**What the task requires**
Wherever the line with "24J | 10845" sits in the listing below, transcribe from it up to and including the line with "24J | 10840", exactly, and leave the remaining lines out.

**Record extracts**
──────────────────────────────

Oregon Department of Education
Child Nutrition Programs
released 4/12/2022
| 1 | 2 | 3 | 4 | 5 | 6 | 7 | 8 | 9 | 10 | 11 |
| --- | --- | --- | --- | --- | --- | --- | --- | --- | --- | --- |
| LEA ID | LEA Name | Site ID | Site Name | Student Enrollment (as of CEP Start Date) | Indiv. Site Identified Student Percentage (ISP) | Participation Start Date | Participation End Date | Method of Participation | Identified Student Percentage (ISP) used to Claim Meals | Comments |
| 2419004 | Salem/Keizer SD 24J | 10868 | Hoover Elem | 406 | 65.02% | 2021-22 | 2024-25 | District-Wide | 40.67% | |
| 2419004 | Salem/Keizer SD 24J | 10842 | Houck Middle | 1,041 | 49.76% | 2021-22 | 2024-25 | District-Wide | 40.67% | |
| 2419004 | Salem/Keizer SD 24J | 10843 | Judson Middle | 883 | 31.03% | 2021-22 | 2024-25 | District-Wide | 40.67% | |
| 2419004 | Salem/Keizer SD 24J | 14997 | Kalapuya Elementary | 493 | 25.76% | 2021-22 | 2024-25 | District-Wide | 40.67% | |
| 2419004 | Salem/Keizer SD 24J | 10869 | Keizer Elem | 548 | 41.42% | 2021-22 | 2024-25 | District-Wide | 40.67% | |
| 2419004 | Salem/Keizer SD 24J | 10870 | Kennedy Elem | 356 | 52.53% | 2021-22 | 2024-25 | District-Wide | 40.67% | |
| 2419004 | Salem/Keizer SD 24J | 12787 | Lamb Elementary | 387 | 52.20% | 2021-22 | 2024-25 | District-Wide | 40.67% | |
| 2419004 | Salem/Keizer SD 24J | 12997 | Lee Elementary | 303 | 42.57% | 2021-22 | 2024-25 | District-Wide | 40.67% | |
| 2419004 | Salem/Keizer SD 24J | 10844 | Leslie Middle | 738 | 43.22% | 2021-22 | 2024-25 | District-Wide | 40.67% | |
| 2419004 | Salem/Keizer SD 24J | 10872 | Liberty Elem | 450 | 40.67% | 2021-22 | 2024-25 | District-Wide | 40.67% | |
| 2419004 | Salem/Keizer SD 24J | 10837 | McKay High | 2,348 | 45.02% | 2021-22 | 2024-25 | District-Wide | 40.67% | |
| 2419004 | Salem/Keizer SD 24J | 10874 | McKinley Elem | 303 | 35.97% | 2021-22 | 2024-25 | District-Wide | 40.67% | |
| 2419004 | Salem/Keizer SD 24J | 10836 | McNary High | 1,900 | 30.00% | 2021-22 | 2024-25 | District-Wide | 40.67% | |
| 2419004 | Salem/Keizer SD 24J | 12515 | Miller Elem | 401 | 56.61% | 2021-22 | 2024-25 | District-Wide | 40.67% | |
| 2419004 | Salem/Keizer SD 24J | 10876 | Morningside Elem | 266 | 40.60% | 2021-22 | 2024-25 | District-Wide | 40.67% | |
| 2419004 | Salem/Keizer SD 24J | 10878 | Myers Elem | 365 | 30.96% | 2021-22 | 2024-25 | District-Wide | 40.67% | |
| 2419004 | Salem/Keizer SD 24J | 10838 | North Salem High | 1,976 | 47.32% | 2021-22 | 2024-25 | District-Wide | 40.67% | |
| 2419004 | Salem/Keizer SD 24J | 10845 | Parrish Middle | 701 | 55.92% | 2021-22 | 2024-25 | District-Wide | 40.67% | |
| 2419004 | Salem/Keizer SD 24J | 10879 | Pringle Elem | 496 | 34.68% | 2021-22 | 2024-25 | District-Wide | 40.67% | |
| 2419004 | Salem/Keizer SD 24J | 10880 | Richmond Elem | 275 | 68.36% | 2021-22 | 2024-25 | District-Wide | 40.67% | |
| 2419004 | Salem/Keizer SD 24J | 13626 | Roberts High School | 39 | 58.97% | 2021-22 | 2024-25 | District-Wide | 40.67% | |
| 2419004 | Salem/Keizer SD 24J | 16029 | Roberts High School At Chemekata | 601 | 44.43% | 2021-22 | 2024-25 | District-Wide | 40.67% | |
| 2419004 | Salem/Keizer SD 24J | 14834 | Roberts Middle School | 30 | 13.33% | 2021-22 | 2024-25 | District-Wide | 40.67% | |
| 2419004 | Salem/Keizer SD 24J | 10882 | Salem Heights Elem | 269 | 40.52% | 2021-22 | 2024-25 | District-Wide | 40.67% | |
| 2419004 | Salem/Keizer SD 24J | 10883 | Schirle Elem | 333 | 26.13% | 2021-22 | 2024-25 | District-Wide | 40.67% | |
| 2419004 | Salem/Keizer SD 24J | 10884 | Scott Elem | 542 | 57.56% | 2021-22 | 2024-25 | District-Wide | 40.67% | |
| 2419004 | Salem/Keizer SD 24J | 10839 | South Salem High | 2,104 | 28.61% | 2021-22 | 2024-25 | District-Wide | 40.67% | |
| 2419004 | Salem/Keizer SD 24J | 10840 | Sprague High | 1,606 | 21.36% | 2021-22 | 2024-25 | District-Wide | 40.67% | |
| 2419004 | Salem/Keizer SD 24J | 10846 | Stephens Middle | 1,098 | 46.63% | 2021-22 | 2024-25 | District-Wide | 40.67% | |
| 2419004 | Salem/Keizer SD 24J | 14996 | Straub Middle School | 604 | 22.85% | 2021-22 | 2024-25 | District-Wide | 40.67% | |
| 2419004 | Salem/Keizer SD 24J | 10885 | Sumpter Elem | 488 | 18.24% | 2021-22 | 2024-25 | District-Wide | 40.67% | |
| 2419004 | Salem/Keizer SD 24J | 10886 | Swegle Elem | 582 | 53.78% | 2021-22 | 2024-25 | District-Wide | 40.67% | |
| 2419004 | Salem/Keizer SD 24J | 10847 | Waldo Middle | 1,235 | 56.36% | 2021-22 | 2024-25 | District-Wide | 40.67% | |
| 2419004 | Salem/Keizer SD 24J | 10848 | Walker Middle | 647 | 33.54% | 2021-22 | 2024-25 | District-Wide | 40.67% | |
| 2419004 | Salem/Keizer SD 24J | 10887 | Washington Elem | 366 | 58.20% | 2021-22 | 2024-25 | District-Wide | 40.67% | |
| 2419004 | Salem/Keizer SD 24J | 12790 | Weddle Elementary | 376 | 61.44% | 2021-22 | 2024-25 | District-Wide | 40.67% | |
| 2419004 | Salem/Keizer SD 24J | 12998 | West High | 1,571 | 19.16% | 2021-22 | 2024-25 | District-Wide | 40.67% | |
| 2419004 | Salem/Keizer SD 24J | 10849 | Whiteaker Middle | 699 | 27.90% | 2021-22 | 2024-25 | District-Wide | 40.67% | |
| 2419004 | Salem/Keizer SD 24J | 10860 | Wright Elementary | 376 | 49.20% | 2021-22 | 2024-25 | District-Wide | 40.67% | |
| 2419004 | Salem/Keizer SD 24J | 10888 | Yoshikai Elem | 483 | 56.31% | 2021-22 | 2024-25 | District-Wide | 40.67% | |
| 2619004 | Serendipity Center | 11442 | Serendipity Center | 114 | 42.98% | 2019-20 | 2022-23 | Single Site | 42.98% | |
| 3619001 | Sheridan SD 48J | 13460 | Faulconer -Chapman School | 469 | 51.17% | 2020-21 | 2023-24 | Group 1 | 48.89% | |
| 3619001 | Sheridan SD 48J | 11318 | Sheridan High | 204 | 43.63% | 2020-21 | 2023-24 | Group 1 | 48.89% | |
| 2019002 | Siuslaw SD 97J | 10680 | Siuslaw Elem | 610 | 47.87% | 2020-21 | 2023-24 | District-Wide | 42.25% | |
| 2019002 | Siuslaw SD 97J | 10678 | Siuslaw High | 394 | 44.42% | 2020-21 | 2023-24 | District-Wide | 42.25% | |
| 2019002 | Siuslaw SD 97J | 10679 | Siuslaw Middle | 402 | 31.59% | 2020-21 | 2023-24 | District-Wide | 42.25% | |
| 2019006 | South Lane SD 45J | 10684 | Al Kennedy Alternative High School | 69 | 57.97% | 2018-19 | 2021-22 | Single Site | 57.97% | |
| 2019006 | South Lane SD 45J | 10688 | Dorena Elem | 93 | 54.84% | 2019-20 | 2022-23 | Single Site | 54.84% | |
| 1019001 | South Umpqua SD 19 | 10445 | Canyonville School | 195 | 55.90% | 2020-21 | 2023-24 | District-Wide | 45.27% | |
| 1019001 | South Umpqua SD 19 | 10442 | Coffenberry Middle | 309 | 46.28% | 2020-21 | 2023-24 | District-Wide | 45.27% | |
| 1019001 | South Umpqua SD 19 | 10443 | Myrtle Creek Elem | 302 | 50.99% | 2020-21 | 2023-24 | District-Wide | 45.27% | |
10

──────────────────────────────

**Response area**
| 2419004 | Salem/Keizer SD 24J | 10845 | Parrish Middle | 701 | 55.92% | 2021-22 | 2024-25 | District-Wide | 40.67% | |
| 2419004 | Salem/Keizer SD 24J | 10879 | Pringle Elem | 496 | 34.68% | 2021-22 | 2024-25 | District-Wide | 40.67% | |
| 2419004 | Salem/Keizer SD 24J | 10880 | Richmond Elem | 275 | 68.36% | 2021-22 | 2024-25 | District-Wide | 40.67% | |
| 2419004 | Salem/Keizer SD 24J | 13626 | Roberts High School | 39 | 58.97% | 2021-22 | 2024-25 | District-Wide | 40.67% | |
| 2419004 | Salem/Keizer SD 24J | 16029 | Roberts High School At Chemekata | 601 | 44.43% | 2021-22 | 2024-25 | District-Wide | 40.67% | |
| 2419004 | Salem/Keizer SD 24J | 14834 | Roberts Middle School | 30 | 13.33% | 2021-22 | 2024-25 | District-Wide | 40.67% | |
| 2419004 | Salem/Keizer SD 24J | 10882 | Salem Heights Elem | 269 | 40.52% | 2021-22 | 2024-25 | District-Wide | 40.67% | |
| 2419004 | Salem/Keizer SD 24J | 10883 | Schirle Elem | 333 | 26.13% | 2021-22 | 2024-25 | District-Wide | 40.67% | |
| 2419004 | Salem/Keizer SD 24J | 10884 | Scott Elem | 542 | 57.56% | 2021-22 | 2024-25 | District-Wide | 40.67% | |
| 2419004 | Salem/Keizer SD 24J | 10839 | South Salem High | 2,104 | 28.61% | 2021-22 | 2024-25 | District-Wide | 40.67% | |
| 2419004 | Salem/Keizer SD 24J | 10840 | Sprague High | 1,606 | 21.36% | 2021-22 | 2024-25 | District-Wide | 40.67% | |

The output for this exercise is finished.